Principal Research Scientist at Educational Testing Service
A common problem in applied educational research is estimating the causal effects of educational interventions or instructional experiences from non-experimental data. For example, teacher value-added estimation relies on statistical modeling to control for student background characteristics when estimating the effects of individual teachers on student achievement. An open question in this and related applications is whether and how measurement error in test scores from prior years should be accounted for when estimating treatment effects. The answer depends on whether the observed test scores and other student covariates are sufficient to account for relevant differences across observational treatment groups. This generally cannot be determined from observed data. For example, if analysts had access to direct measures or other proxy measures of achievement from earlier grades, such as student work, class grades, or teacher judgments of student proficiency, these measures could be used to test whether controlling for the information commonly available in longitudinal data systems is sufficient to balance groups with respect to prior achievement. Unfortunately such data are not commonly available in large-scale longitudinal databases available to researchers for secondary analysis.

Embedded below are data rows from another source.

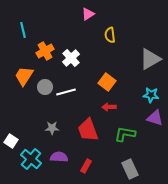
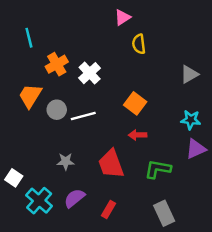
pink triangle: (88, 14) -> (122, 17), moved
gray triangle: (150, 59) -> (189, 74), size x0.7
purple triangle: (155, 118) -> (196, 149), turned -42
purple semicircle: (59, 157) -> (74, 198), turned -42

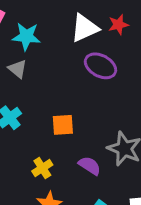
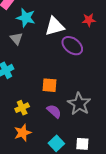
white triangle: (85, 28) -> (55, 26), moved
orange square: (63, 125) -> (50, 85), moved

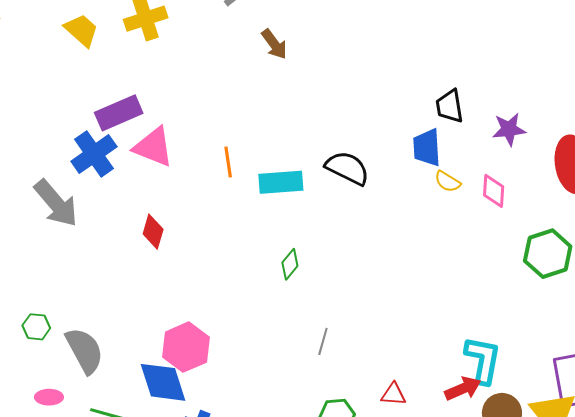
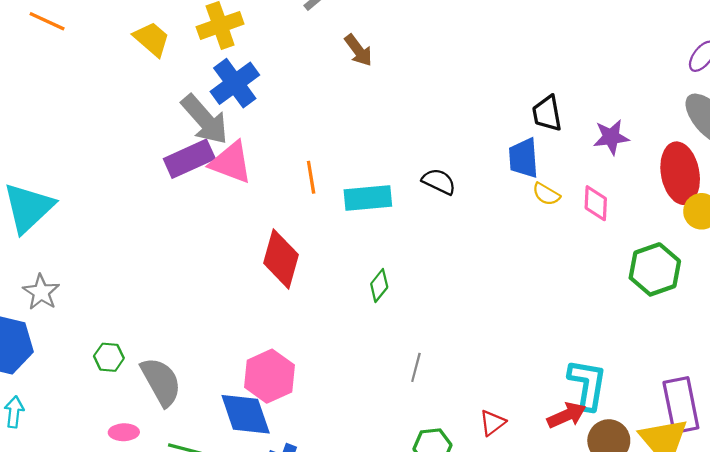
purple rectangle: (119, 113) -> (189, 159), moved
blue cross: (94, 154) -> (235, 83), moved
black semicircle: (347, 168) -> (439, 182), size x0.7
gray arrow: (56, 203) -> (205, 120), moved
red diamond: (153, 232) -> (281, 259), moved, size x1.6
red triangle: (393, 394) -> (492, 423), turned -40

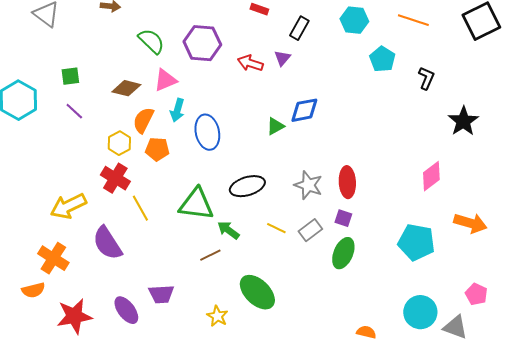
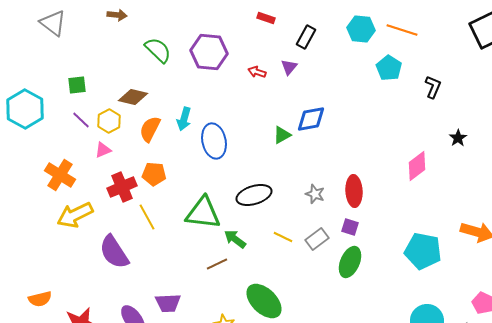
orange line: (413, 20) -> (402, 30), moved
red arrow: (250, 63) -> (257, 72), size x0.7
pink triangle: (165, 80) -> (103, 150), moved, size x0.7
black star: (463, 121) -> (458, 138), moved, size x0.6
yellow hexagon: (119, 143) -> (109, 121), moved
orange pentagon: (157, 149) -> (154, 174), moved
pink diamond: (431, 176) -> (417, 166), moved
red cross: (115, 178) -> (122, 187), turned 36
gray star: (308, 185) -> (315, 194), size x0.7
orange cross: (53, 258) -> (60, 175), moved

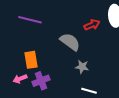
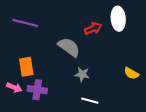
pink arrow: (20, 79) -> (14, 88), turned -136
purple cross: (41, 81) -> (37, 90), turned 30

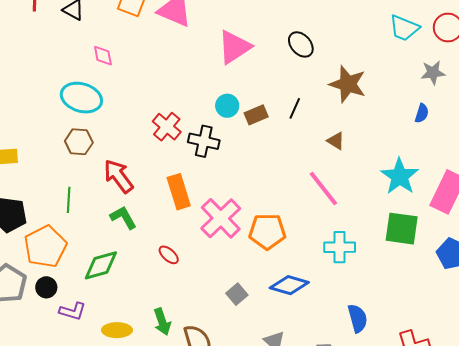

We develop a novel method for using item-level response data from standardized tests, which are increasingly archived in longitudinal data systems, to proxy for such measures. The approach exploits the fact that item-level data are commonly not used as efficiently as possible to create test scores that are reported to students, parents, and educators, and so contain unobserved information about latent achievement. We present empirical results from the application of the methods to data from a large urban school system, where we test selection on observables assumptions about student-teacher assignments that are commonly made in teacher VA estimation. We find these assumptions to be widely rejected. We consider implications of the findings for how best to use observed test scores to balance non-experimental groups with respect to prior achievement. This is work in progress, and is joint with Daniel F. McCaffrey at ETS.